Of course, the actions of that morning had consequences. As Bill began to surface from the nightmare in which he had been "living," he was finally able to give voice to his fears, just as Sybil's shrieks began to echo throughout her chambers in response to the havoc Peeves was wreaking there.
"Bill, Bill!" Ron exclaimed. "It's me, your brother--Ron! You're safe. You're back. It's all right, Bill."
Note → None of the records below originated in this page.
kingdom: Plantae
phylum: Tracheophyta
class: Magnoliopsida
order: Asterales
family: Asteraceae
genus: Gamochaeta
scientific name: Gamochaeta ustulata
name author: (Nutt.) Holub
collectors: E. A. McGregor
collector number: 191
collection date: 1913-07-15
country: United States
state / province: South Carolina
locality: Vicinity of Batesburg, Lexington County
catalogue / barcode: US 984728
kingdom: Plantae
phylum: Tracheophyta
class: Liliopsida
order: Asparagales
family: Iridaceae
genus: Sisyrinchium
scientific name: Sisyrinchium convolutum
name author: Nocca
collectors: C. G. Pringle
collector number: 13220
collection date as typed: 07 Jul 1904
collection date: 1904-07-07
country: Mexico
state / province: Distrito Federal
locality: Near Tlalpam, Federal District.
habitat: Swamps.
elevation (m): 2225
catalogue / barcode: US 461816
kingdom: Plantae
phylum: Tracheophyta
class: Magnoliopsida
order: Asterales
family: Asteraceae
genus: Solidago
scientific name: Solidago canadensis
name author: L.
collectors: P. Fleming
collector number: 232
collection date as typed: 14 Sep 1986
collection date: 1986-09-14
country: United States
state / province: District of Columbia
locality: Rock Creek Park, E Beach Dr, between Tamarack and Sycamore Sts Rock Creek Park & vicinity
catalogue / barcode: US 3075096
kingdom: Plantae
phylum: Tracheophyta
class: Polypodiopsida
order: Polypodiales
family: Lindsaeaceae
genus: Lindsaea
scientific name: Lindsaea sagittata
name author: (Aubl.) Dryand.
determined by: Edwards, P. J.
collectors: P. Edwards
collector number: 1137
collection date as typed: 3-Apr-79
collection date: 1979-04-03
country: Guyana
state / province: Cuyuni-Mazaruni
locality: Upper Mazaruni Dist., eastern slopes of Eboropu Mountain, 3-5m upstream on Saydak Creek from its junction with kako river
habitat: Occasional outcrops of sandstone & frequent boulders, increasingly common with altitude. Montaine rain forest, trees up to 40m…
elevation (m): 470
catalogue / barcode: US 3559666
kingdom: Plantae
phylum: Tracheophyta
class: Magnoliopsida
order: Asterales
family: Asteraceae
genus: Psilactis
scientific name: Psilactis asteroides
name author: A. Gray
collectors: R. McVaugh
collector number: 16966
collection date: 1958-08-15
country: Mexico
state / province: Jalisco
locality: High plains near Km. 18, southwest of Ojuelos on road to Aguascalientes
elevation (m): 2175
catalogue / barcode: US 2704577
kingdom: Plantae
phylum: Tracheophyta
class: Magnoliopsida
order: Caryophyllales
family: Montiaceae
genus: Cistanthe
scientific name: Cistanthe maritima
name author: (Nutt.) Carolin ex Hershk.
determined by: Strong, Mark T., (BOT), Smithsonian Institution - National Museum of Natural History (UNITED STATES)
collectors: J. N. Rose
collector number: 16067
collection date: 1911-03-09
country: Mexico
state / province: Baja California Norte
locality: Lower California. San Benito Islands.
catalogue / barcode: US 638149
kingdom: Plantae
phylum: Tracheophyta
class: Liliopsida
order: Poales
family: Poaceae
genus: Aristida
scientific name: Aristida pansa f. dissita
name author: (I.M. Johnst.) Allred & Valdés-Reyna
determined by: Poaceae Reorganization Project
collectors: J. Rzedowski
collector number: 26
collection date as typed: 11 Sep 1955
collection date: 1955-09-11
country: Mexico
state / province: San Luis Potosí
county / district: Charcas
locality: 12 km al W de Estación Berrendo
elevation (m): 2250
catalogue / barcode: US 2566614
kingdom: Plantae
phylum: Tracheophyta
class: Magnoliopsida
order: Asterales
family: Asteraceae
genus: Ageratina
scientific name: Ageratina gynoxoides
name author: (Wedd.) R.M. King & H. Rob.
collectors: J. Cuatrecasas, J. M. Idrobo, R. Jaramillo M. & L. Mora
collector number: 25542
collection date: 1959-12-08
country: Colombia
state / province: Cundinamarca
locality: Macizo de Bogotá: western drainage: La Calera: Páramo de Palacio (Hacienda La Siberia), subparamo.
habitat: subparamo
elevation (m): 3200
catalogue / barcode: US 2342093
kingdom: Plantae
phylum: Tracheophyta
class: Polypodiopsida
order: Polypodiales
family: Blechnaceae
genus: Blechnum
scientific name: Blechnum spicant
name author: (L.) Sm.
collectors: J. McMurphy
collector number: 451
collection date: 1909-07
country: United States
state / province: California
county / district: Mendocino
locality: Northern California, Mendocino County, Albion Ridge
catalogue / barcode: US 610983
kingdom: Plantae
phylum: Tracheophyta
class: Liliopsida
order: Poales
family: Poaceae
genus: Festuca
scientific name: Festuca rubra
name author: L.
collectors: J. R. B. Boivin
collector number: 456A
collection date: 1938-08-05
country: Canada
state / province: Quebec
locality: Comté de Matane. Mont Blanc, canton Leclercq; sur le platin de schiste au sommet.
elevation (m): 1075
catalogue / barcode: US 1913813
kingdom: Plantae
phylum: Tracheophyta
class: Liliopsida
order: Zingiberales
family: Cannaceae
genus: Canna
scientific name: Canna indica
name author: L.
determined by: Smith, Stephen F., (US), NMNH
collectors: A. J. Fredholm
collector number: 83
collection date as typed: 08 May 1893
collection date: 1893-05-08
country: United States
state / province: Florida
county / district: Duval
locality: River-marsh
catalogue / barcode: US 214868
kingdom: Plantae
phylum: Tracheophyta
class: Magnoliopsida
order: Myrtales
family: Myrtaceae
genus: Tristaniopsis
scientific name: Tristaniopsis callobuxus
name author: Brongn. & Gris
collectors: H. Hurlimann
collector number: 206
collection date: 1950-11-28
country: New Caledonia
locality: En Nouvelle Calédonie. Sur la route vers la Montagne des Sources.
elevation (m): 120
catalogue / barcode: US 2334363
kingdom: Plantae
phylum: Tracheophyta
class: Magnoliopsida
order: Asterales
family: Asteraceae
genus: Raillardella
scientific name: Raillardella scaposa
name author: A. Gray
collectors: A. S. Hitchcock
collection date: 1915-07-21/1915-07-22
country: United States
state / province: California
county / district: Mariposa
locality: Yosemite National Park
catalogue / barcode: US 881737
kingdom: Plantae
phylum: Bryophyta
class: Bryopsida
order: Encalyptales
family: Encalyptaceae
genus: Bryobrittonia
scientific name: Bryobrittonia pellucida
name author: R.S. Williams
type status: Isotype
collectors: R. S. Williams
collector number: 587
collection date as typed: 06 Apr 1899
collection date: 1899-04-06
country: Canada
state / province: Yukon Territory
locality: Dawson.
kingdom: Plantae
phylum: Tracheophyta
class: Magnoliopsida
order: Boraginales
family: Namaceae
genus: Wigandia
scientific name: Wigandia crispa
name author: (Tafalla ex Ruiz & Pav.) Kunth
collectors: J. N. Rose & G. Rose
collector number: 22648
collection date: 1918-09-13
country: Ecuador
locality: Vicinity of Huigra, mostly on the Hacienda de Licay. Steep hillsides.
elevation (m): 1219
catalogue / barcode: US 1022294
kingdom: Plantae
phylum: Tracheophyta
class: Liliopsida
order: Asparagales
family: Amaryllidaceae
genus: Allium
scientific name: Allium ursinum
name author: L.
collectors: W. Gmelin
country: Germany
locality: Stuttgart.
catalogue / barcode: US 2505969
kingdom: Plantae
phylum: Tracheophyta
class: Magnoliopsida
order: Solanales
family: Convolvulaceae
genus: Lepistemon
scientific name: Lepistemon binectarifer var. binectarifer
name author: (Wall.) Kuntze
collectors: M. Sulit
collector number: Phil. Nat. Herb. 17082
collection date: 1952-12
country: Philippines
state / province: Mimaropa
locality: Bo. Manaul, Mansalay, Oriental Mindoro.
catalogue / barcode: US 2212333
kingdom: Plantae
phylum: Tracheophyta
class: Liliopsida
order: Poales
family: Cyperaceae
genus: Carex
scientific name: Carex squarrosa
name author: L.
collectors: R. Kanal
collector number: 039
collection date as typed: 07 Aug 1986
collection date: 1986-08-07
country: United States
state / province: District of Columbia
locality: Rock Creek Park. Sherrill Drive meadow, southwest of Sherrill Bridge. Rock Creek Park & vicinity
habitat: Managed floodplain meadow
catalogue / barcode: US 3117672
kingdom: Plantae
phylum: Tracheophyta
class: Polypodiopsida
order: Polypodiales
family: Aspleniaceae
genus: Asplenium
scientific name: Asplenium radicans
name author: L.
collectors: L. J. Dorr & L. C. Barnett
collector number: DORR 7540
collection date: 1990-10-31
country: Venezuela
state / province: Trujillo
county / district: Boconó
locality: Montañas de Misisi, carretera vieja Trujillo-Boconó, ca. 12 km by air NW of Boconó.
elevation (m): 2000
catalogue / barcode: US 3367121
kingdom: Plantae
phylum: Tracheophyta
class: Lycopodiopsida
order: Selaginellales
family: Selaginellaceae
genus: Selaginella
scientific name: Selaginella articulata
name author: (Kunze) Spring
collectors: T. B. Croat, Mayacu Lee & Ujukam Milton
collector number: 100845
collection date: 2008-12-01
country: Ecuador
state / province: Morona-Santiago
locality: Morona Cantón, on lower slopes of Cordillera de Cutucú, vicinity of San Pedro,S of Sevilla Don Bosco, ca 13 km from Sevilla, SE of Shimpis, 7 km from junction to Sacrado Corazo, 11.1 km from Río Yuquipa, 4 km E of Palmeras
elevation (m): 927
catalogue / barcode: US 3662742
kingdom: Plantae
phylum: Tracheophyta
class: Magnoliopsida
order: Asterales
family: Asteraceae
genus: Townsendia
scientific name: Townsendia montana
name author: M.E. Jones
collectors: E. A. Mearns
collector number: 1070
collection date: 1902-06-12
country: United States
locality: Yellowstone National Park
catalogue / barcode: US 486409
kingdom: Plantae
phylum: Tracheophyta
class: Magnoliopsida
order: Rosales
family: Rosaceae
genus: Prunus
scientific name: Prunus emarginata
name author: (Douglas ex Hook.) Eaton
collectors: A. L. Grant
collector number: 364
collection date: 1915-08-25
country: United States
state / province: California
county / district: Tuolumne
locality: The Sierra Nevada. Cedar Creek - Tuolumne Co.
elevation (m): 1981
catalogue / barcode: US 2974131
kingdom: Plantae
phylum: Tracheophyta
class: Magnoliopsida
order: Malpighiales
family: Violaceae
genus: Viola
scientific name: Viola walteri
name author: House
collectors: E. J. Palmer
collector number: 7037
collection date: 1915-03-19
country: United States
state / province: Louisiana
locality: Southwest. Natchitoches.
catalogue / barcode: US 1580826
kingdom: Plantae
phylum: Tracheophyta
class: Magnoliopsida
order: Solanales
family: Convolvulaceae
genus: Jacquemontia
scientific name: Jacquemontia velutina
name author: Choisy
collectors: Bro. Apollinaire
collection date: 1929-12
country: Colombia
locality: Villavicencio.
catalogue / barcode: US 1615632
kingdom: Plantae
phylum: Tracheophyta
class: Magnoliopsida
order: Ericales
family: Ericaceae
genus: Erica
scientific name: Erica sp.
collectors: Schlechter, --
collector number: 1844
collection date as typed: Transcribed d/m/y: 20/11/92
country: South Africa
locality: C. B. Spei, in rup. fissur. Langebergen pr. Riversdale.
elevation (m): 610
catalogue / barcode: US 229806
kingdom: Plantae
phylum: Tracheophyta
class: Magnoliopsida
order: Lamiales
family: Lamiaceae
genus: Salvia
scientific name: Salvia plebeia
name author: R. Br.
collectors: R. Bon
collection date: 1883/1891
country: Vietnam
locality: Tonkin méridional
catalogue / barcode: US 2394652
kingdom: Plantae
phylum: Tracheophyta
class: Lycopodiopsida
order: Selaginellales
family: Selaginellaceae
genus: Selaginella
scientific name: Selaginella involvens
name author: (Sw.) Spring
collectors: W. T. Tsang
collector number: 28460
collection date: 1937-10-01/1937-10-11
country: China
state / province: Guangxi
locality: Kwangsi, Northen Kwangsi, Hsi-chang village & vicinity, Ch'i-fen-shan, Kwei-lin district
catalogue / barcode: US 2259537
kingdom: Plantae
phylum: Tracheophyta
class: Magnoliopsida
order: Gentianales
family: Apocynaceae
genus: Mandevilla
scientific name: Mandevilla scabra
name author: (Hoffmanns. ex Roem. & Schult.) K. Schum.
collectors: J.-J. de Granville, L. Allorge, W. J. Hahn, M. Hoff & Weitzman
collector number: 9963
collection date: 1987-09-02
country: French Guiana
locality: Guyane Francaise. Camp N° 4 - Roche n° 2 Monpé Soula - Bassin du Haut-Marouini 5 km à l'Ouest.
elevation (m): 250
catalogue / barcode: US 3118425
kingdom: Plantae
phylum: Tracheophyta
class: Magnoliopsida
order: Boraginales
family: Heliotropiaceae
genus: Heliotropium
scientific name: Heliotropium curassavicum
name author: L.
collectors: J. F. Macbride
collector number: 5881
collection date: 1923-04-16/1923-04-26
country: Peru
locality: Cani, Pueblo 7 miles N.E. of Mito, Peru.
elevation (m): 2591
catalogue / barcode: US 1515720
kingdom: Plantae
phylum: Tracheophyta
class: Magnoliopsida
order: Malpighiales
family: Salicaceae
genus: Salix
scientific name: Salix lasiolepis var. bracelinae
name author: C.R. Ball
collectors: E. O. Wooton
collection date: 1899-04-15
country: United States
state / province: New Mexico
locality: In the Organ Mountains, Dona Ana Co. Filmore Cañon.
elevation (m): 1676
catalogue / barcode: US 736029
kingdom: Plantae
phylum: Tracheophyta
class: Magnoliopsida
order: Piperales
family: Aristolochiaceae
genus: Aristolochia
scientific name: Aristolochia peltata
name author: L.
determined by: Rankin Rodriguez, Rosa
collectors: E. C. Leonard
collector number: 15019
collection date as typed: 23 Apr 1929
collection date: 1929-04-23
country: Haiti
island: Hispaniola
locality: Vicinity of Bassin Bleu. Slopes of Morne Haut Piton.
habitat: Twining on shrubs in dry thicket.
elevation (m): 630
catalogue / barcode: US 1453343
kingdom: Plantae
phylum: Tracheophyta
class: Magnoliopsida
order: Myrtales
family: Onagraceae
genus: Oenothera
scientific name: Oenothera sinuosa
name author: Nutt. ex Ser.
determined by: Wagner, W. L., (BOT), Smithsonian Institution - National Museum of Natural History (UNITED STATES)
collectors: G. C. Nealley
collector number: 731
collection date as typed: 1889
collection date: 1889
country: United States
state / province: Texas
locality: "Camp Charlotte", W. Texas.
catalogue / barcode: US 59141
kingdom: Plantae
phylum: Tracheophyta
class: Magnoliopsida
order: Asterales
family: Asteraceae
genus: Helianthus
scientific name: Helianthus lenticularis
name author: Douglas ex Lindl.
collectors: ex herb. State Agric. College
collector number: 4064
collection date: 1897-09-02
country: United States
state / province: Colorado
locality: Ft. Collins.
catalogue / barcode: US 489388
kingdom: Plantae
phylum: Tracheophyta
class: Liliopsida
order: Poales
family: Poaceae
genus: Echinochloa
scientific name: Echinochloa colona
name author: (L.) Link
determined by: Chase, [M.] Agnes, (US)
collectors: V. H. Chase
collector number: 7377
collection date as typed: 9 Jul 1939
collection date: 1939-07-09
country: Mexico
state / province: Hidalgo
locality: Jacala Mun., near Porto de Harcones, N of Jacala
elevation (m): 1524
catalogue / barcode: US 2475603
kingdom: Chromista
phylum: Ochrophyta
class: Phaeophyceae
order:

"My dear Sybil, I cannot imagine how this occurred," Albus said upon returning to the castle and finding his Divination professor in tears in his office.
"Let me enlighten you," Severus Snape said angrily, pushing a worried-looking Argus Filch before him.
Harry, meanwhile, was waiting impatiently in the tunnel for Argus to return and tell her how Bill had fared. But when she consulted her map and saw that the man was in Dumbledore's office--with Severus--she decided to leave.
And she would have done so at once, had not the sudden tumbling of earth closing the exits to the passageway prevented her.